# Taxes in Mexico...



## anoutlaw (May 13, 2009)

So i have reading on multiple sites and cant get a clear answer, 

I am European and a permanent resident in mexico for some time. I am not enrolled in SAT, I do freelance work to peope abroad and do crypto trading. I do not get paid in mexico, no one in mexico pays me.

Money gets sent to my account abroad and from time to time i wire to my mexican account, so it is a transfer from account in my name to account here in my name. 

I read about the new program at SAT called RESICO but not sure if it is only for mexicans, that is what an accountant lead me to believe. Their is also one called RIF that accepts foreign permanent residents but that one is getting phased out.

I have read posts about people asking people at SAT and being told if it is not money earned IN mexico, no need to file.


----------



## eastwind (Jun 18, 2016)

This comes up from time to time, the answer depends on what other country you are from and what other country the income is being taxed in, and whether you're paying those taxes. Mexico has bilateral tax agreements with various countries, you have to find out which one applies. You need an accountant that understands that particular bilateral agreement, which may be difficult to find.

Some accountants, especially ones that don't really understand the specifics of your situation, are likely to say "don't worry about it", because they figure Mexico will never raise an issue. I think that's more of a judgement on thieir part that you won't ever be caught than it is an understanding of what you're actually required to pay. Mexico apparently makes little effort to go after this sort of income earned by expats.

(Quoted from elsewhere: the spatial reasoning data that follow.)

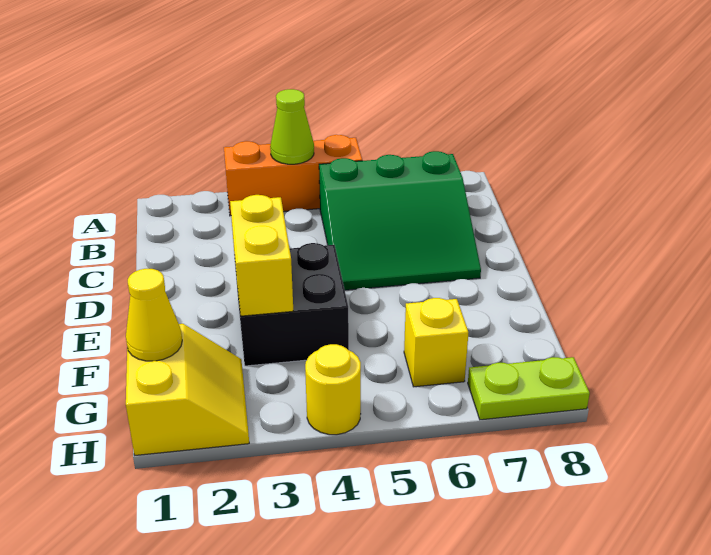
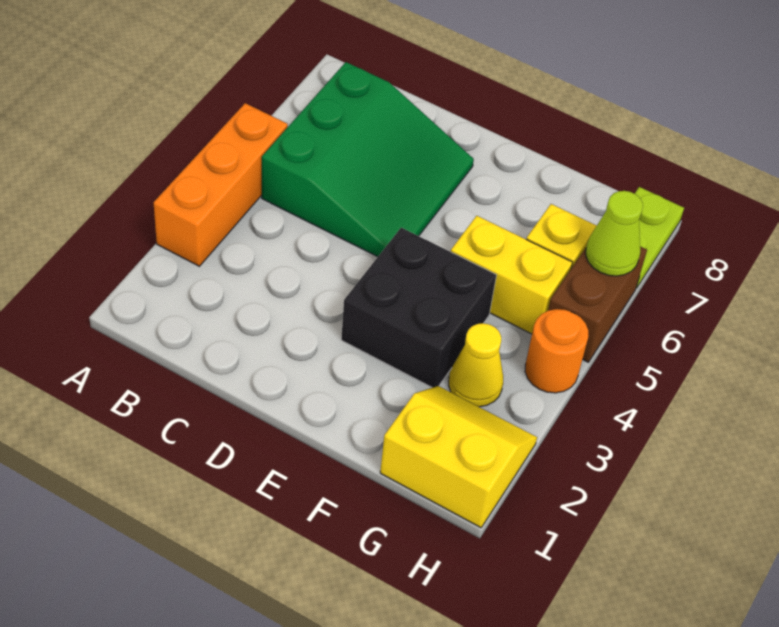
lime 1x1 cone [270,89,314,164] -> lime 1x1 cone moved to [586,191,643,276]
yellow 1x2 brick [230,195,293,316] -> yellow 1x2 brick moved to [451,216,572,334]
yellow 1x1 cone [126,269,182,361] -> yellow 1x1 cone moved to [449,323,503,407]
yellow 1x1 round brick [305,344,361,435] -> orange 1x1 round brick [525,309,588,393]
none -> brown 1x2 brick [548,246,647,362]

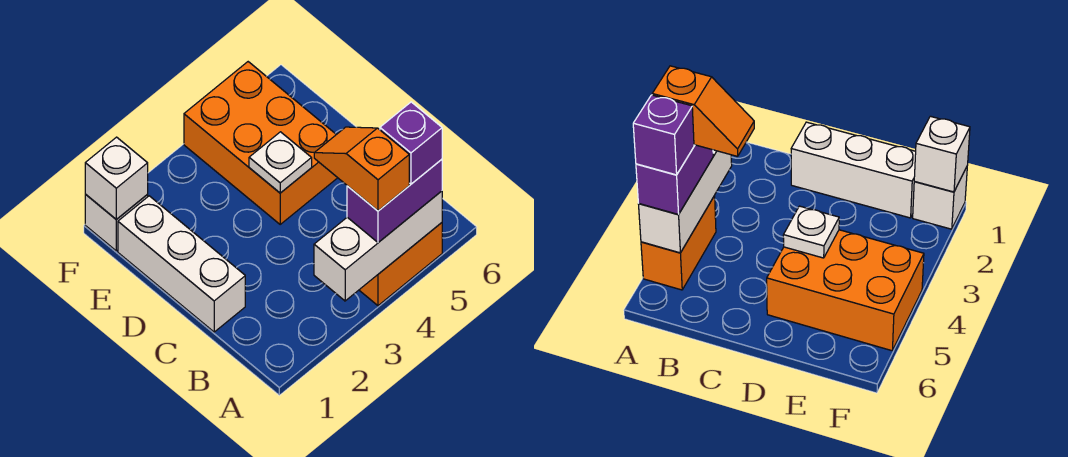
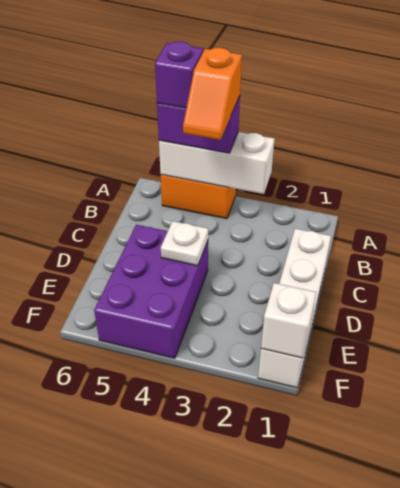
orange 2x3 brick [184,62,337,224] -> purple 2x3 brick [94,225,208,358]

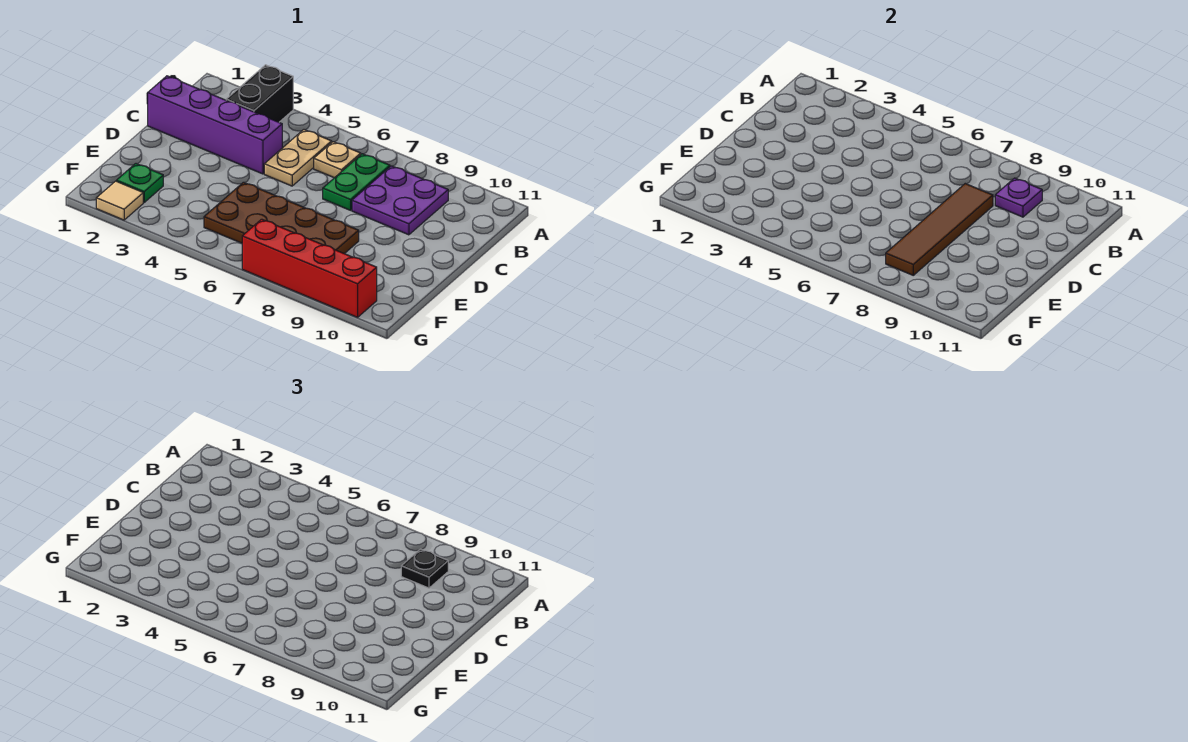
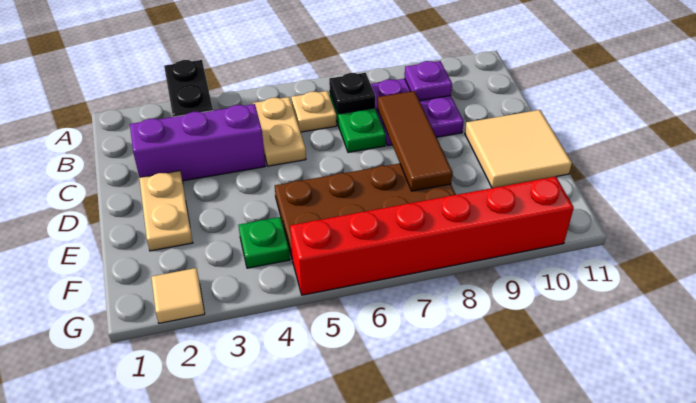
black 1x1 plate [401,549,448,588] -> black 1x1 plate moved to [329,73,375,114]
purple 1x4 brick [148,76,282,174] -> purple 1x3 brick [130,104,265,181]
brown 1x4 tile [886,184,993,275] -> brown 1x3 tile [378,91,453,191]
none -> tan 1x2 plate [139,171,193,251]
none -> tan 2x2 tile [465,110,572,188]
green 1x1 plate [117,164,163,202] -> green 1x1 plate moved to [238,217,290,268]
red 1x4 brick [242,219,377,317] -> red 1x6 brick [290,177,574,295]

In at least some, if not many cases, you aren't required to pay anything anyway, apparently. At least some (if not most) of the bilateral agreements specify that Mexico should only collect the difference between what you'd owe on the taxes if it were Mexican income and what you are already paying on the income to some other country. In enough of the cases, Mexican taxes are less, so they're not going to collect anything, or the rates are close, so it's not worth their time to try to collect a thin slice of income.


----------